Task to complete: Write out every line of the data below exactly as it appears, leaving out the picture markers.

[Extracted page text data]

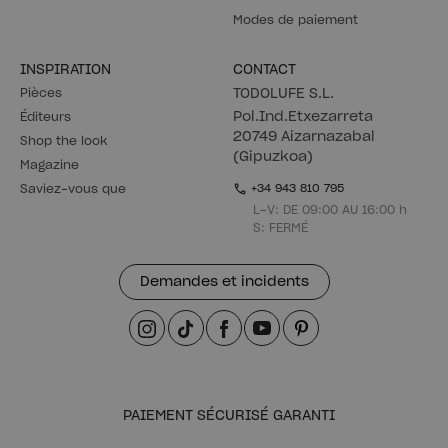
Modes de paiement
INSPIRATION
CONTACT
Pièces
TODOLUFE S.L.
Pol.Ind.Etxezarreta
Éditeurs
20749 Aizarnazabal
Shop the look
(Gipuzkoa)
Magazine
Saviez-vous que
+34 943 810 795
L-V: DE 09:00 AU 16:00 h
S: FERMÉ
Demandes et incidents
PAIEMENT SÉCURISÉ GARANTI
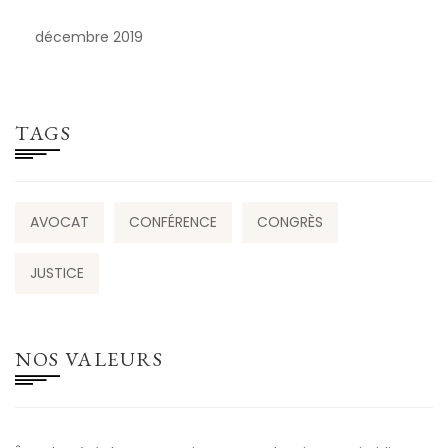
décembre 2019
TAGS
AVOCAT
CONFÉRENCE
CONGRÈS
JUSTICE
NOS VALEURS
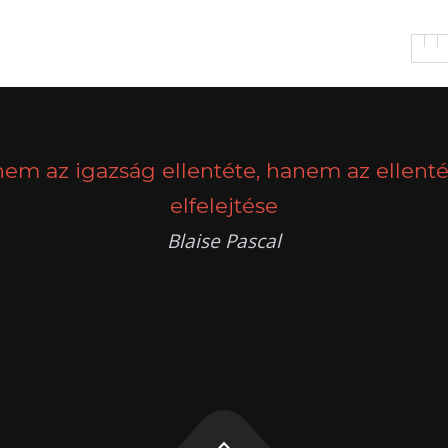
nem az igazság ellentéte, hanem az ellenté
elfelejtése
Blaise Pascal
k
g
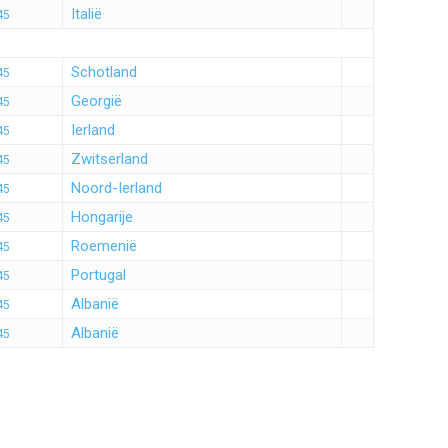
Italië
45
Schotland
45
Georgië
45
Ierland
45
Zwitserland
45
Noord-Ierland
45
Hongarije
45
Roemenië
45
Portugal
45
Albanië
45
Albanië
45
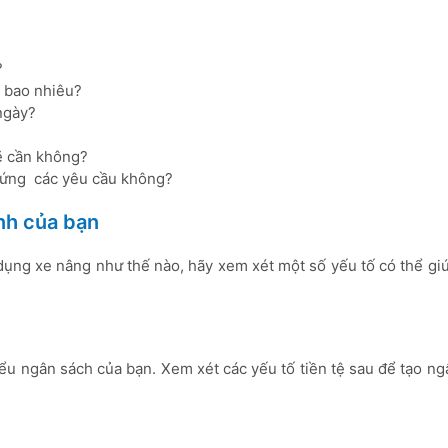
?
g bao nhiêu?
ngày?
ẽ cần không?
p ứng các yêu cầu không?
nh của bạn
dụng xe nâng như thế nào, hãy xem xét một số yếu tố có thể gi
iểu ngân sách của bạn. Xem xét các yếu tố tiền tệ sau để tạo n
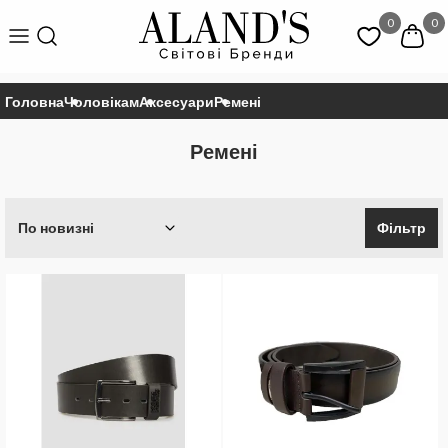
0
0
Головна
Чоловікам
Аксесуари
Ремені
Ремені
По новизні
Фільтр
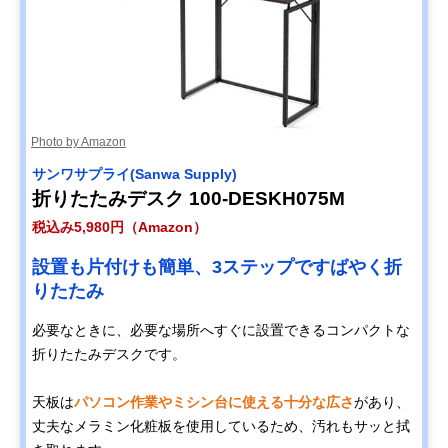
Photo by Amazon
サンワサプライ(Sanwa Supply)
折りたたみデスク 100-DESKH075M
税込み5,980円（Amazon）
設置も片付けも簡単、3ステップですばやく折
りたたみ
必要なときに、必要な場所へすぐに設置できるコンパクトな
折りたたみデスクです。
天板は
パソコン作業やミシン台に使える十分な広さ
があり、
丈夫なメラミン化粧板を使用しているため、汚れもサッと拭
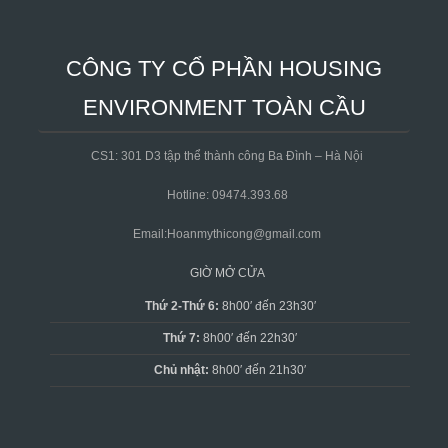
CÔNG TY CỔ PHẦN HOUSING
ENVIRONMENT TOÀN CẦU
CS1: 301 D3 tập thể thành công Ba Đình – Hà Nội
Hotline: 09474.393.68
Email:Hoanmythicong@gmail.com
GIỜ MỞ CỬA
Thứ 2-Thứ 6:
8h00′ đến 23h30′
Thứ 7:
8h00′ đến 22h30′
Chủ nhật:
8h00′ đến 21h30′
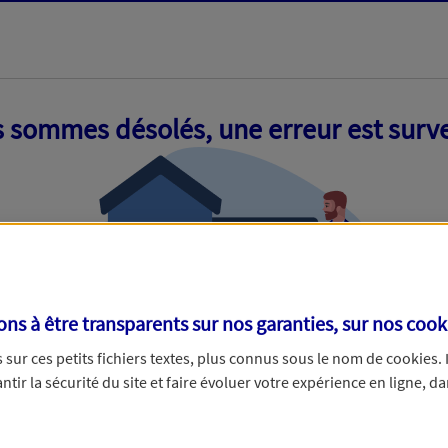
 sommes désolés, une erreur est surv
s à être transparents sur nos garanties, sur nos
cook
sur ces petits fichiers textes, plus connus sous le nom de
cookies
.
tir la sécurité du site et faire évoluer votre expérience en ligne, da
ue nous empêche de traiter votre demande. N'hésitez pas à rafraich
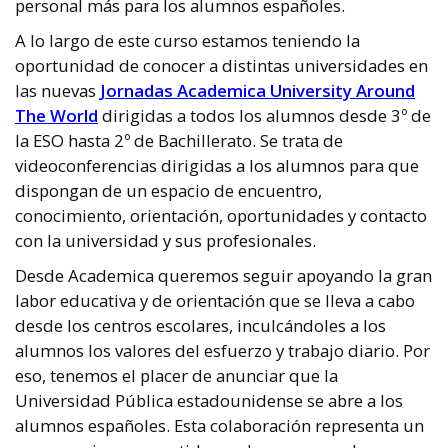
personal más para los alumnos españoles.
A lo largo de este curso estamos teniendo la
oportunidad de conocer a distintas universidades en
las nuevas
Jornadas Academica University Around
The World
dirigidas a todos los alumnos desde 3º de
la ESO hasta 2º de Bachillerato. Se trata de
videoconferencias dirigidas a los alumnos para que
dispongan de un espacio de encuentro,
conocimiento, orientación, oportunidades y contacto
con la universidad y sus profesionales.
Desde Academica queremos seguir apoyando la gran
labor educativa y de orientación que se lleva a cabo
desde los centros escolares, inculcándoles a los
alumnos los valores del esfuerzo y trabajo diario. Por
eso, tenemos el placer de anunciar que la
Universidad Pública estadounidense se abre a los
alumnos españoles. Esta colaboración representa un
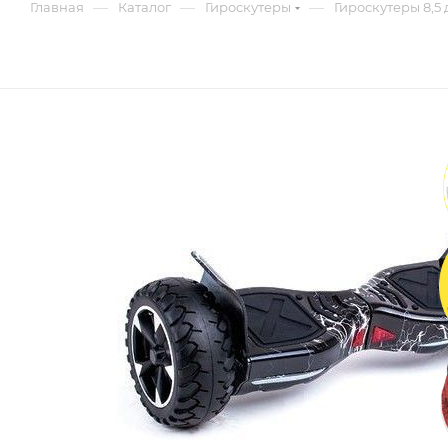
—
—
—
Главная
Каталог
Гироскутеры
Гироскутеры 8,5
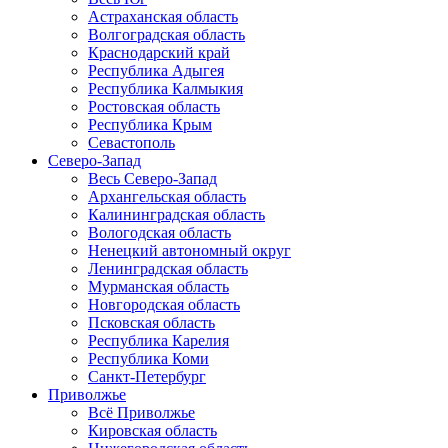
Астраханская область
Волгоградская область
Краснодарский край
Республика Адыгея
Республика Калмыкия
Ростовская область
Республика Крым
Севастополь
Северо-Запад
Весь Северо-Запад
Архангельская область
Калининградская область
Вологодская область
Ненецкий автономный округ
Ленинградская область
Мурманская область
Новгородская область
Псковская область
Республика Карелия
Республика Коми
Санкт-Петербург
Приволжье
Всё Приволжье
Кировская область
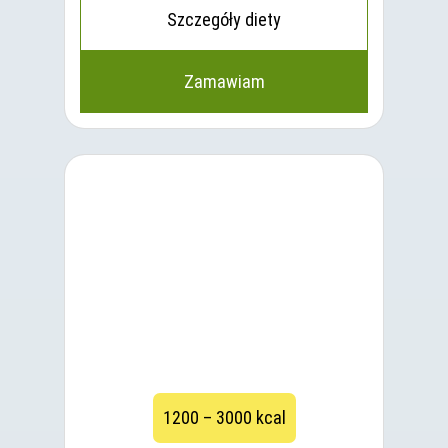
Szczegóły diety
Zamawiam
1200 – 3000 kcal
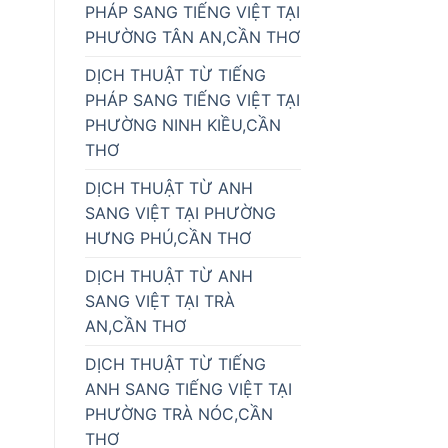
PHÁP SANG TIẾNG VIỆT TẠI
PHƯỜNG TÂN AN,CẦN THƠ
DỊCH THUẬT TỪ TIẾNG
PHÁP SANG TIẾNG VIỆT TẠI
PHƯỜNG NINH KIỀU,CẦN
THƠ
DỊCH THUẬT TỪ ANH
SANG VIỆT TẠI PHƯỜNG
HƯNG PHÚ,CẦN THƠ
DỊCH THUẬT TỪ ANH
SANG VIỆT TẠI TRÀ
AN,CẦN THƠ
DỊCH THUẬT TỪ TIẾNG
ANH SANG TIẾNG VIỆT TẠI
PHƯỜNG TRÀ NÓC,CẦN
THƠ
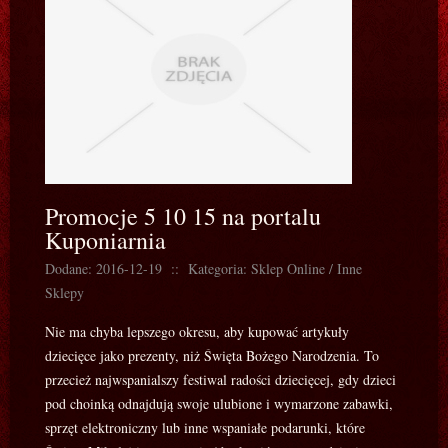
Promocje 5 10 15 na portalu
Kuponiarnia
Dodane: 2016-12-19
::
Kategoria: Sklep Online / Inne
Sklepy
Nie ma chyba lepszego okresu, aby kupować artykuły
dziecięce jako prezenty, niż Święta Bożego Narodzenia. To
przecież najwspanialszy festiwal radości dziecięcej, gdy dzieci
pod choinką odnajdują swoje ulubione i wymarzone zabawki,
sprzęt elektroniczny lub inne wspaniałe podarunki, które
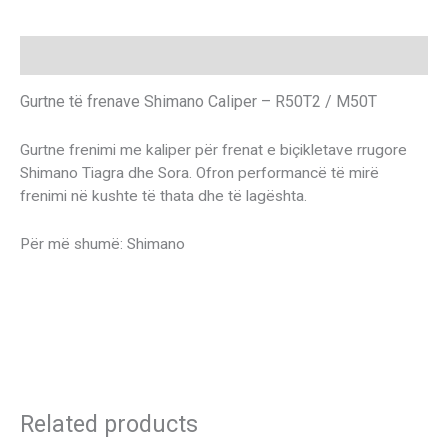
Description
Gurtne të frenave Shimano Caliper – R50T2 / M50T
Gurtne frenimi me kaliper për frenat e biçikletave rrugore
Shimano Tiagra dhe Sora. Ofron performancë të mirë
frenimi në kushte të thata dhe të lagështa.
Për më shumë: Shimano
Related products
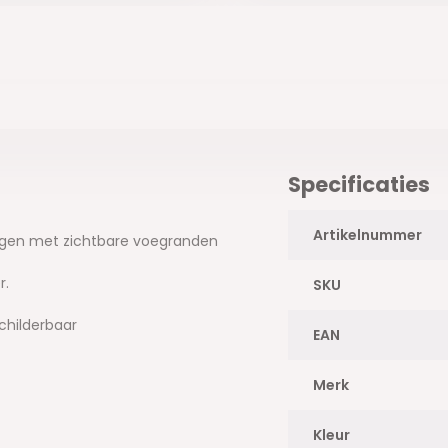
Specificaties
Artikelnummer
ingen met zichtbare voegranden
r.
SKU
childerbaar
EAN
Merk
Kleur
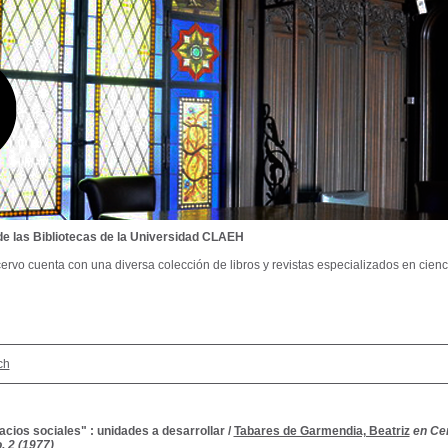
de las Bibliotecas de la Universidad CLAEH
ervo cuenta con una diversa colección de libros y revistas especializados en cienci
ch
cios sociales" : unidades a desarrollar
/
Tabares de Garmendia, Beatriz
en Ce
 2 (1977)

Exercise solution:
Modes de paiement
INSPIRATION
CONTACT
Pièces
TODOLUFE S.L.
Pol.Ind.Etxezarreta
Éditeurs
20749 Aizarnazabal
Shop the look
(Gipuzkoa)
Magazine
Saviez-vous que
+34 943 810 795
L-V: DE 09:00 AU 16:00 h
S: FERMÉ
Demandes et incidents
PAIEMENT SÉCURISÉ GARANTI
décembre 2019
TAGS
AVOCAT
CONFÉRENCE
CONGRÈS
JUSTICE
NOS VALEURS
nem az igazság ellentéte, hanem az ellenté
elfelejtése
Blaise Pascal
k
g
Italië
45
Schotland
45
Georgië
45
Ierland
45
Zwitserland
45
Noord-Ierland
45
Hongarije
45
Roemenië
45
Portugal
45
Albanië
45
Albanië
45
?
g bao nhiêu?
ngày?
ẽ cần không?
p ứng các yêu cầu không?
nh của bạn
dụng xe nâng như thế nào, hãy xem xét một số yếu tố có thể gi
iểu ngân sách của bạn. Xem xét các yếu tố tiền tệ sau để tạo n
0
0
Головна
Чоловікам
Аксесуари
Ремені
Ремені
По новизні
Фільтр
Photo by Amazon
サンワサプライ(Sanwa Supply)
折りたたみデスク 100-DESKH075M
税込み5,980円（Amazon）
設置も片付けも簡単、3ステップですばやく折
りたたみ
必要なときに、必要な場所へすぐに設置できるコンパクトな
折りたたみデスクです。
天板は
パソコン作業やミシン台に使える十分な広さ
があり、
丈夫なメラミン化粧板を使用しているため、汚れもサッと拭
CÔNG TY CỔ PHẦN HOUSING
ENVIRONMENT TOÀN CẦU
CS1: 301 D3 tập thể thành công Ba Đình – Hà Nội
Hotline: 09474.393.68
Email:Hoanmythicong@gmail.com
GIỜ MỞ CỬA
Thứ 2-Thứ 6:
8h00′ đến 23h30′
Thứ 7:
8h00′ đến 22h30′
Chủ nhật:
8h00′ đến 21h30′
 sommes désolés, une erreur est surv
s à être transparents sur nos garanties, sur nos
cook
sur ces petits fichiers textes, plus connus sous le nom de
cookies
.
tir la sécurité du site et faire évoluer votre expérience en ligne, da
ue nous empêche de traiter votre demande. N'hésitez pas à rafraich
personal más para los alumnos españoles.
A lo largo de este curso estamos teniendo la
oportunidad de conocer a distintas universidades en
las nuevas
Jornadas Academica University Around
The World
dirigidas a todos los alumnos desde 3º de
la ESO hasta 2º de Bachillerato. Se trata de
videoconferencias dirigidas a los alumnos para que
dispongan de un espacio de encuentro,
conocimiento, orientación, oportunidades y contacto
con la universidad y sus profesionales.
Desde Academica queremos seguir apoyando la gran
labor educativa y de orientación que se lleva a cabo
desde los centros escolares, inculcándoles a los
alumnos los valores del esfuerzo y trabajo diario. Por
eso, tenemos el placer de anunciar que la
Universidad Pública estadounidense se abre a los
alumnos españoles. Esta colaboración representa un
—
—
—
Главная
Каталог
Гироскутеры
Гироскутеры 8,5
Астраханская область
Волгоградская область
Краснодарский край
Республика Адыгея
Республика Калмыкия
Ростовская область
Республика Крым
Севастополь
Северо-Запад
Весь Северо-Запад
Архангельская область
Калининградская область
Вологодская область
Ненецкий автономный округ
Ленинградская область
Мурманская область
Новгородская область
Псковская область
Республика Карелия
Республика Коми
Санкт-Петербург
Приволжье
Всё Приволжье
Кировская область
Szczegóły diety
Zamawiam
1200 – 3000 kcal
PHÁP SANG TIẾNG VIỆT TẠI
PHƯỜNG TÂN AN,CẦN THƠ
DỊCH THUẬT TỪ TIẾNG
PHÁP SANG TIẾNG VIỆT TẠI
PHƯỜNG NINH KIỀU,CẦN
THƠ
DỊCH THUẬT TỪ ANH
SANG VIỆT TẠI PHƯỜNG
HƯNG PHÚ,CẦN THƠ
DỊCH THUẬT TỪ ANH
SANG VIỆT TẠI TRÀ
AN,CẦN THƠ
DỊCH THUẬT TỪ TIẾNG
ANH SANG TIẾNG VIỆT TẠI
PHƯỜNG TRÀ NÓC,CẦN
THƠ
Promocje 5 10 15 na portalu
Kuponiarnia
Dodane: 2016-12-19
::
Kategoria: Sklep Online / Inne
Sklepy
Nie ma chyba lepszego okresu, aby kupować artykuły
dziecięce jako prezenty, niż Święta Bożego Narodzenia. To
przecież najwspanialszy festiwal radości dziecięcej, gdy dzieci
pod choinką odnajdują swoje ulubione i wymarzone zabawki,
sprzęt elektroniczny lub inne wspaniałe podarunki, które
Description
Gurtne të frenave Shimano Caliper – R50T2 / M50T
Gurtne frenimi me kaliper për frenat e biçikletave rrugore
Shimano Tiagra dhe Sora. Ofron performancë të mirë
frenimi në kushte të thata dhe të lagështa.
Për më shumë: Shimano
Related products
Specificaties
Artikelnummer
ingen met zichtbare voegranden
r.
SKU
childerbaar
EAN
Merk
Kleur
de las Bibliotecas de la Universidad CLAEH
ervo cuenta con una diversa colección de libros y revistas especializados en cienci
ch
cios sociales" : unidades a desarrollar
/
Tabares de Garmendia, Beatriz
en Ce
 2 (1977)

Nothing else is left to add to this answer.